# Baguettes



## dirtsailor2003 (Oct 24, 2020)

Cold, drizzly, windy,l and spitting snow. Good bread baking weather!
Need something to go with the round roast I made the other day. So let’s make baguettes!

Used this  King Arthur recipe. They have good videos hyperlinked on shaping and slashing. I obviously didn’t pay enough attention to those videos. My baguettes are shall we say Rustic!









						Classic Baguettes
					

These crunchy baguettes feature a chewy interior riddled with holes, and a crisp, deep-golden crust. Create the perfect baguette with King Arthur Baking!

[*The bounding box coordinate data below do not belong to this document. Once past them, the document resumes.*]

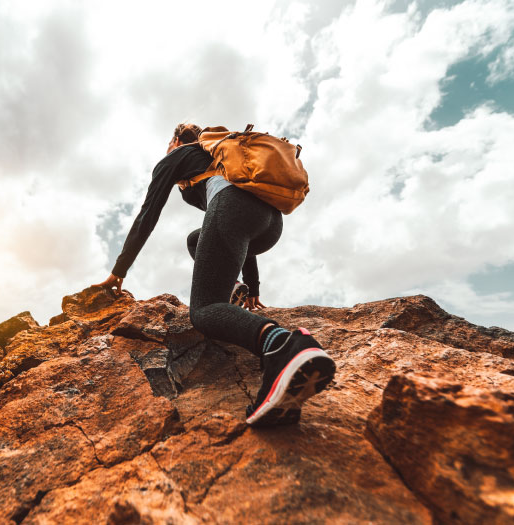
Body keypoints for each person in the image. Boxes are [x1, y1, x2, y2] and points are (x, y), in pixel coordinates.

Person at [96, 123, 335, 426]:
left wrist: (120, 270)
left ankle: (283, 346)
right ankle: (236, 292)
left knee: (206, 310)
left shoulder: (176, 157)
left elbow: (148, 214)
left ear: (175, 140)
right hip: (270, 223)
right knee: (196, 239)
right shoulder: (217, 156)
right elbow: (240, 229)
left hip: (233, 209)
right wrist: (252, 286)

					www.kingarthurbaking.com
				



.

House  smells fantastic. It’s amazing how baking bread will brighten a gloomy day by the smells that fill the house.


----------



## TNJAKE (Oct 24, 2020)

Man those look great


----------



## Steve H (Oct 24, 2020)

They look great to me!


----------



## Steve H (Oct 24, 2020)

On that note. I have the starter dough going now. Can't wait to give this a try.


----------



## b-one (Oct 24, 2020)

Time for soup next!


----------



## daveomak (Oct 24, 2020)

They look delicious Dirt.....   I'd eat 'em....


----------



## ChuxPick (Oct 24, 2020)

*

 dirtsailor2003
, those baguettes look tasty with just the right amount of crust. 
 I'm with  

 b-one
 on this one to me they look like they would go great with a nice hot bowl of soup.   *


----------



## Brokenhandle (Oct 24, 2020)

sure looks good! Had good intentions of baking bread today also but apparently forgot to open a can of motivation this afternoon. 

Ryan


----------



## BuckeyeSteve (Oct 24, 2020)

Nice looking baguettes .  Those look delicious. Great job!


----------



## dirtsailor2003 (Nov 18, 2020)

Been making a batch of these a week. last batch I split the dough into 2 loafs instead of 3. Bigger slices to hold more butter and soup!


----------